PROJECT SUMMARY: Novel treatment strategies for cancer The urgent need to develop effective treatments for non-clear cell renal cell carcinomas (NCCRCC) is underscored by consistently poor overall survival, despite decades of clinical trials. This is because there are no biologically rational treatments for NCCRCC, compared to conventional clear cell renal cell carcinomas. Accordingly, the lack of therapies for NCCRCC is a critical clinical unmet need. We addressed this need by developing a novel JAK and AKT inhibitor combination treatment that blocked the growth of NCCRCC cancer cells invitro and in mouse models. Importantly, we discovered a non-genomic early adaptive survival signal following JAK-AKT inhibition therapy characterized by a “lipid reprogrammed” transcriptional state. This non-genomic metabolic adaptation resulted in phospholipid hydrolysis to mobilize lysophospholipids and free fatty acids to sustain fatty acid oxidation and oxidative phosphorylation. Our objective is to definitely establish the mechanistic and functional basis for this observed effect. This leads us to hypothesize that the induction of metabolic catastrophe is essential to inducing cytotoxicity. We will test this hypothesis as follows: In Aim 1, we will explore how mitochondrial biogenesis and dynamics converge to increase respiration in the setting of metabolic stress. Next, in Aim 2, we will elucidate how lysophospholipids and fatty acids are marshalled to maintain cancer cell survival despite nutrient depletion. Importantly, in both aims we will seek to discover molecular targets that can potentially lead to even more potent therapeutic combinations. The extension of this research to the broader scientific and clinical community will be significant because this work will establish the framework for co-targeting of signaling and metabolic pathways to improve and extend the lives of patients with NCCRCC.

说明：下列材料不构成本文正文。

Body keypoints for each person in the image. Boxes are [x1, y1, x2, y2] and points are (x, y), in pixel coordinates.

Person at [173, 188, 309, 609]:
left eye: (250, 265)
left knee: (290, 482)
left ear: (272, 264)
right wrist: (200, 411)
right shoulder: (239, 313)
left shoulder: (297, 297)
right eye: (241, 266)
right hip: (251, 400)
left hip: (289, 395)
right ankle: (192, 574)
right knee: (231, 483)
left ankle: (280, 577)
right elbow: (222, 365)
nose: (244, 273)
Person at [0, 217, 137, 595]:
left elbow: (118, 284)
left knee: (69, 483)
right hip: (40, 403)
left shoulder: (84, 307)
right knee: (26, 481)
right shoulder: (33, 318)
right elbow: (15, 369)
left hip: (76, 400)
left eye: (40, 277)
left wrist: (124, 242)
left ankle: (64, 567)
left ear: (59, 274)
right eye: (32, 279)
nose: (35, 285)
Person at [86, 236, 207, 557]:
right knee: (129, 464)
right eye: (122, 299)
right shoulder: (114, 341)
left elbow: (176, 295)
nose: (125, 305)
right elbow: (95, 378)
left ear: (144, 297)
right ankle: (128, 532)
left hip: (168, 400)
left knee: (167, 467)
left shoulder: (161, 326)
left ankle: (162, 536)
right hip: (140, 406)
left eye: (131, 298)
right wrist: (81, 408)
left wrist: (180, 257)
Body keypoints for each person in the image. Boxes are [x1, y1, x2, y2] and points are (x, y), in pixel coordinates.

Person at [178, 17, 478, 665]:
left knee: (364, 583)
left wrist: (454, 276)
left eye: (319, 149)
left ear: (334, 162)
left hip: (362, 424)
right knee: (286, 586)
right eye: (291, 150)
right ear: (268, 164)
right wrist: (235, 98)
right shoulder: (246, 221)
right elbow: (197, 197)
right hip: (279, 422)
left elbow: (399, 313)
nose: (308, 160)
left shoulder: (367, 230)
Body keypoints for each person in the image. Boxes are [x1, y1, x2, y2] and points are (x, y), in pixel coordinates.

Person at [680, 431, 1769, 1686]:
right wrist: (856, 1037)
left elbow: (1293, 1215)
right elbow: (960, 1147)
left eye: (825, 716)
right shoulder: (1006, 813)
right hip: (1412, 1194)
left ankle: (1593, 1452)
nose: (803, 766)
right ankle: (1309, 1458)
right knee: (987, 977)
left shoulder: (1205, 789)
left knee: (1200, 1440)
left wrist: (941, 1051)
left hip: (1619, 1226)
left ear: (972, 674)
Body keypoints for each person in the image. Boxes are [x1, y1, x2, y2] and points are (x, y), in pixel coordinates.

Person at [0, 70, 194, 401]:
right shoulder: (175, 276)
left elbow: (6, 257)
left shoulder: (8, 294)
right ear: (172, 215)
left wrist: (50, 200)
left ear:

项目总结：癌症的新治疗策略 尽管进行了数十年的临床试验，但非透明细胞肾细胞癌（NCCRCC）的总生存率一直很低，这突出了开发有效治疗方法的迫切需要。这是因为与传统的透明细胞肾细胞癌相比，NCRCC没有生物学上合理的治疗方法。因此，NCRCC缺乏治疗是一个关键的临床未满足的需求。 我们通过开发一种新的JAK和AKT抑制剂组合治疗来解决这一需求，该治疗可以在体外和小鼠模型中阻断NCCRCC癌细胞的生长。重要的是，我们发现了JAK-AKT抑制治疗后的非基因组早期适应性生存信号，其特征在于“脂质重编程”转录状态。这种非基因组代谢适应导致磷脂水解以动员溶血磷脂和游离脂肪酸来维持脂肪酸氧化和氧化磷酸化。我们的目标是明确建立这种观察到的效果的机制和功能基础。这使我们假设，诱导代谢灾难是必不可少的诱导细胞毒性。我们将测试这一假设如下：在目标1中，我们将探讨如何线粒体生物合成和动力学收敛，以增加呼吸代谢应激的设置。接下来，在目标2中，我们将阐明溶血磷脂和脂肪酸如何在营养耗尽的情况下维持癌细胞存活。重要的是，在这两个目标中，我们将寻求发现可能导致更有效的治疗组合的分子靶点。 将这项研究扩展到更广泛的科学和临床社区将具有重要意义，因为这项工作将建立共同靶向信号传导和代谢途径的框架，以改善和延长NCCRCC患者的生命。